Cayman Healthcare Consulting - Hospital Safety

By: Barrie Quappé RN, BSN – Consultant/Director

Safety in any industry is an ongoing challenge. To achieve ever improving safety in health care requires balanced research, tenacity and dedication to safe health care. That, I believe, is a goal that all persons, no matter what job level or social status – wholeheartedly support.

Cayman’s advantage is that being a relatively small community, we can make the necessary changes fairly quickly and achieve ever improving safety levels. In fact, with a little surfing of the net, resources abound all around us. From the USA is the National Quality Forum [‘NQF’] whose work is all about defining and updating ‘Safe Practice’. Here’s why they do this:

“Medical errors and unsafe care harm and kill tens of thousands of Americans each year. The facts are alarming: approximately two million healthcare-associated infections occur annually in the United States, accounting for an estimated 90,000 deaths and more than $4.5 billion in hospital healthcare costs. Unplanned, often preventable, hospital admissions and readmissions cost Medicare and the private sector billions of dollars each year and take a significant toll on patients and families, who suffer from prolonged illness or pain, emotional distress, and loss of productivity.”

 

As a result, the National Quality Strategy has made making care safer a national priority, focusing on three goals:

  1. Reduce preventable hospital admissions and re-admissions.
  2. Reduce the incidence of adverse healthcare-associated conditions.
  3. Reduce harm from inappropriate or unnecessary care. (Anon., 2015)

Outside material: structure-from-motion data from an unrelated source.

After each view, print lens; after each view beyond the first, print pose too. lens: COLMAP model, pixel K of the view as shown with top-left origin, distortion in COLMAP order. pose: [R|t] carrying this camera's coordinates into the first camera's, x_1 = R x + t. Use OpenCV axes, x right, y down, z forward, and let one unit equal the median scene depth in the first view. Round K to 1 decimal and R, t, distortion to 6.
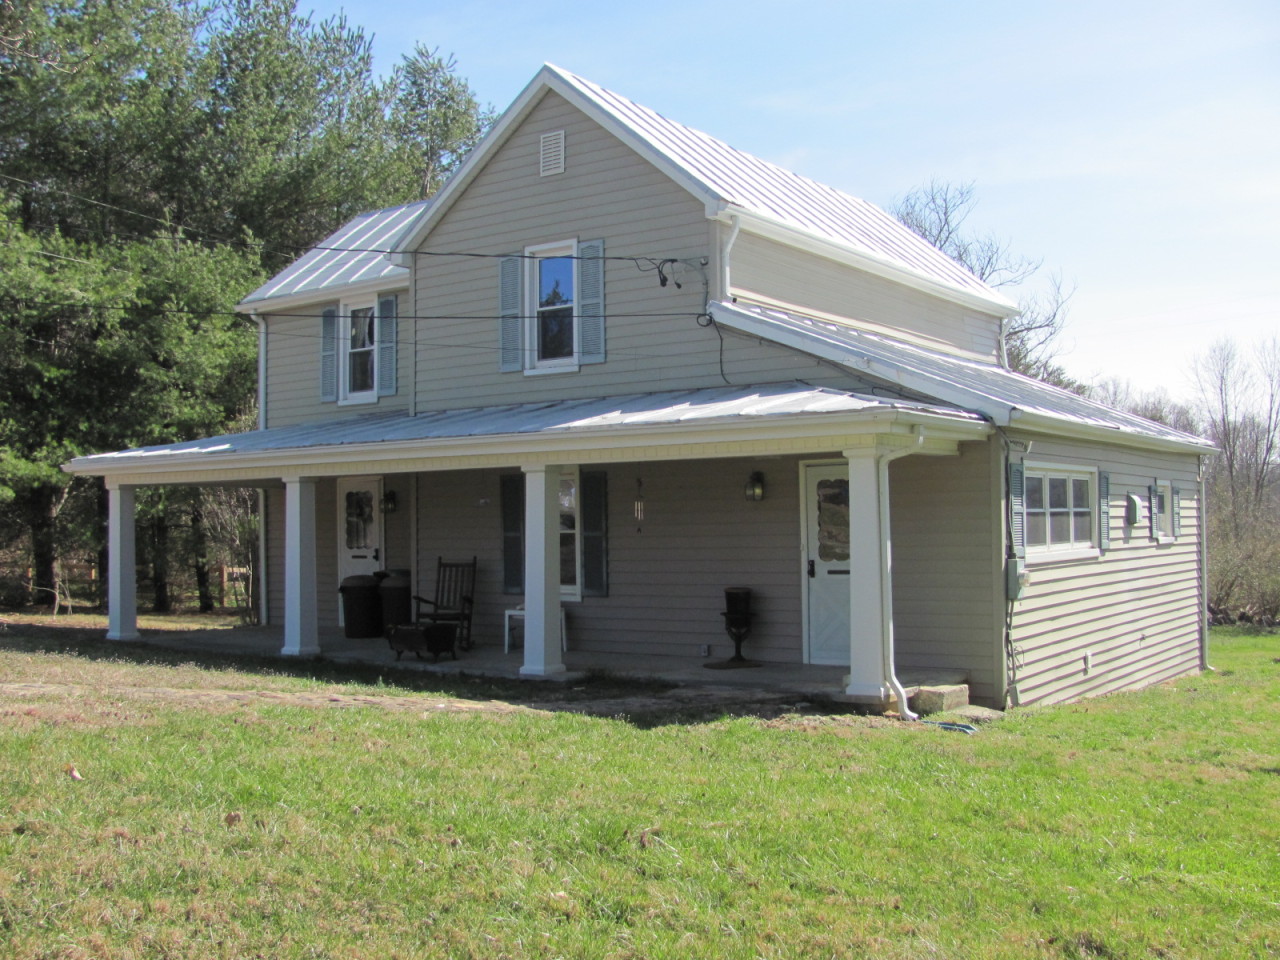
lens RADIAL K [[1350.9, 0, 640.0], [0, 1350.9, 480.0], [0, 0, 1]] dist [-0.229336, 0.289973]
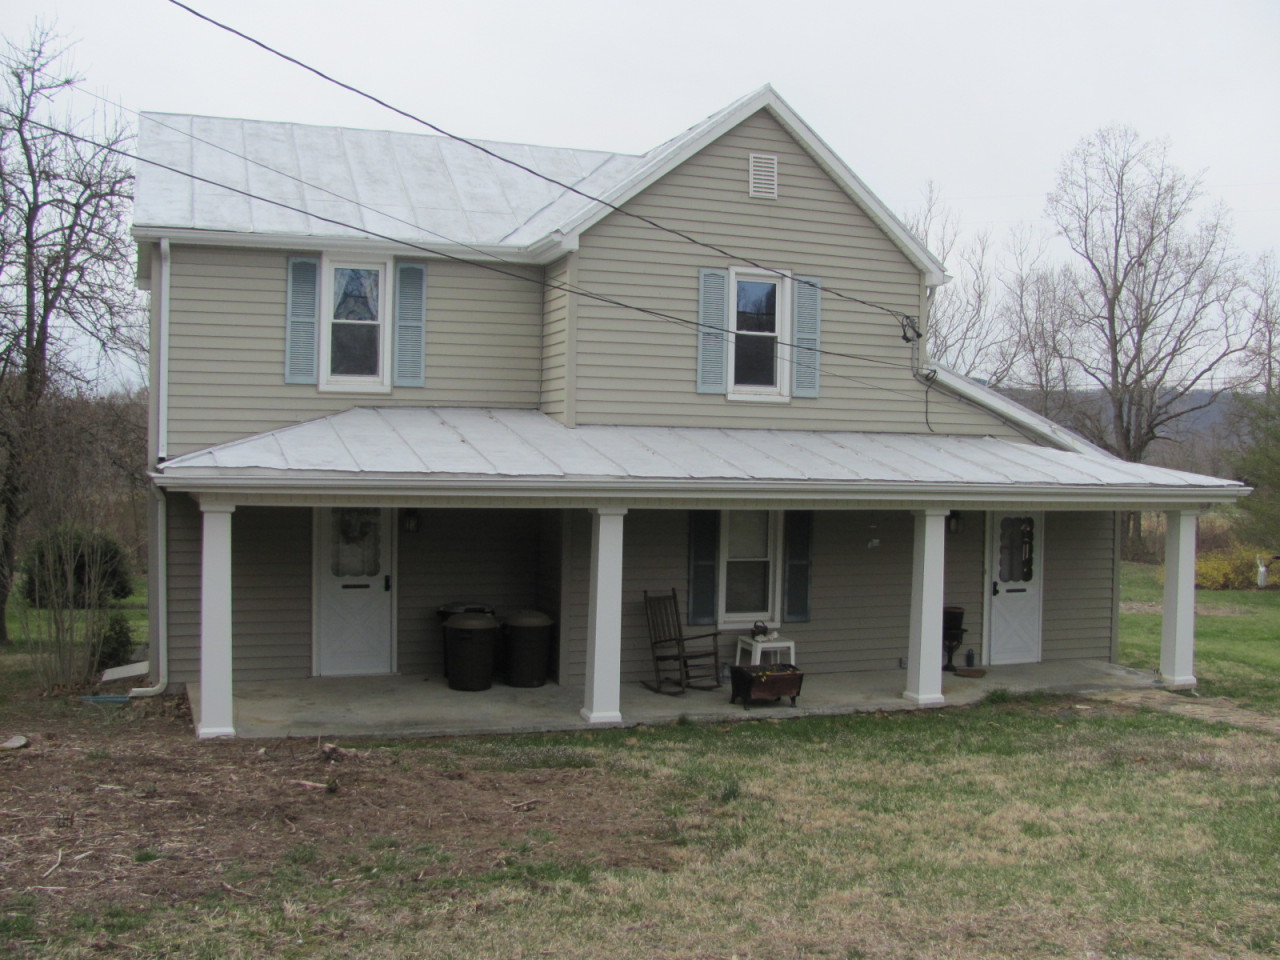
lens RADIAL K [[1350.9, 0, 640.0], [0, 1350.9, 480.0], [0, 0, 1]] dist [-0.229336, 0.289973]
pose [[0.557339, 0.010018, 0.830224, -0.932725], [-0.053517, 0.998281, 0.023880, -0.039983], [-0.828558, -0.057740, 0.556918, 0.513306]]
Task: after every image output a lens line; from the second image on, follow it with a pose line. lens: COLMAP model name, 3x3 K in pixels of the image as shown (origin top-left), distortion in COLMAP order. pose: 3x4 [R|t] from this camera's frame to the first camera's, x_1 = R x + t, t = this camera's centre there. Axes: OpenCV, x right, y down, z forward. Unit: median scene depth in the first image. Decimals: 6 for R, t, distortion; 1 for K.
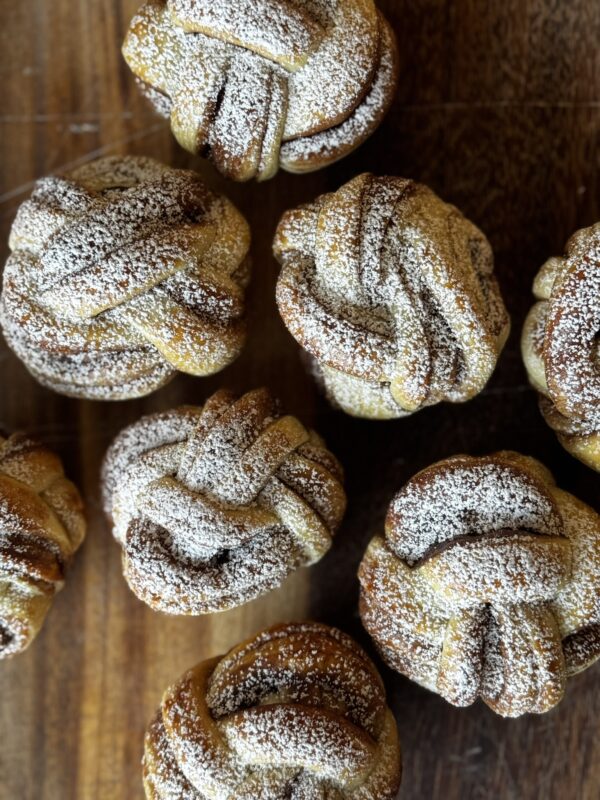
lens RADIAL K [[1357.7, 0, 300.0], [0, 1357.7, 400.0], [0, 0, 1]] dist [0.108939, 0.094309]
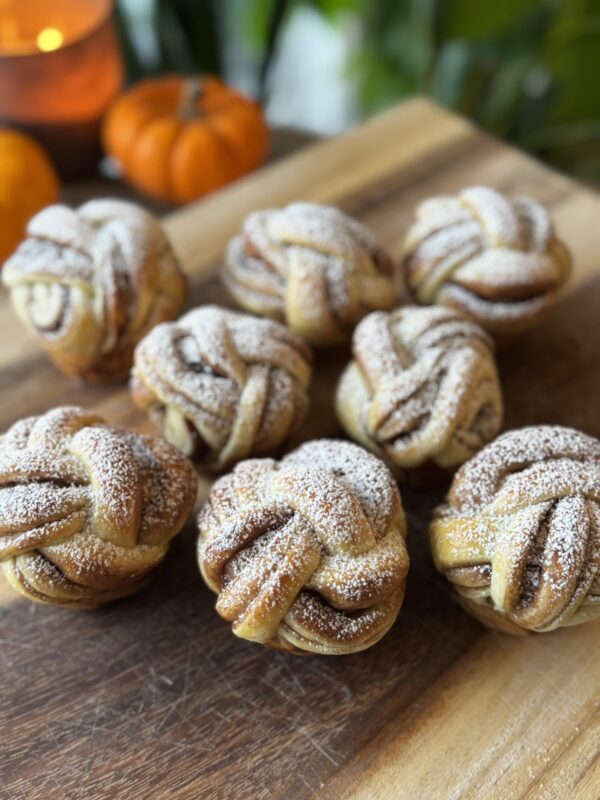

In the Cayman context, our Public Health Department tracks infectious diseases, administers care for HIV/AIDS and provides continuous surveillance of newly diagnosed cases. Our vaccination programme I second to none and compliance is extremely high. What is less well known is when things go wrong.

Edwin wrote that:

“Errare Humanum est: ‘to err is human is a well-known saying that captures the fallibility of human beings. Humans are fallible and as such they will make mistakes in their lives and work be they builders, bankers or doctors.” (Edwin, 2009)

He goes on to ask:

“Once they occur though, what should be the attitude of the medical profession? Should it be to withhold such information from patients since ‘what they don’t know won’t hurt them’ or should such information be honestly disclosed to patients and the appropriate measures taken to redress and prevent any such errors in the future?”

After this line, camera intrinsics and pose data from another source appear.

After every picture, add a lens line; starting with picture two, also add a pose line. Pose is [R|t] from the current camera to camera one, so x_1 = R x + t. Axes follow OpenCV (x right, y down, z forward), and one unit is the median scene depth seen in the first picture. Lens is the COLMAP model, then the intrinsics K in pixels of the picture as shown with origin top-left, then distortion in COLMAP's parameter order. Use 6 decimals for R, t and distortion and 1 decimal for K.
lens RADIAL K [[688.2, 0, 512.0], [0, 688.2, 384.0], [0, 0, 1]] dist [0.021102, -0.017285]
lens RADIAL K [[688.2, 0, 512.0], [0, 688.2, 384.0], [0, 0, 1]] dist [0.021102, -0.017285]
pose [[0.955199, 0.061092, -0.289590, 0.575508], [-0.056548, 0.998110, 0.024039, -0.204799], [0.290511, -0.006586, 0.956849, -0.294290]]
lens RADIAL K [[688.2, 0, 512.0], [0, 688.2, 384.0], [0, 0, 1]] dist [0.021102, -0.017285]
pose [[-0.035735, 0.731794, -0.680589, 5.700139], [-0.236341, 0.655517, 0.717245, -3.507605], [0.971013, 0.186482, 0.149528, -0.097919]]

In the Cayman context do you know what is done? Probably not. Unfortunately, no-one thinks about hospitals or health care until they need it. It is not a topic on the top of the list of any political campaign and not a concern until you or a loved one is adversely affected. Therein lies the opportunity. We can improve on this if we want to. Help is all around us, research is active on that and all it takes is a desire of a large enough group of people to insist that this is improved. Hospital borne pathogens, medical errors, overdoses of medications, all of these can and do happen and we can make Cayman’s healthcare safer.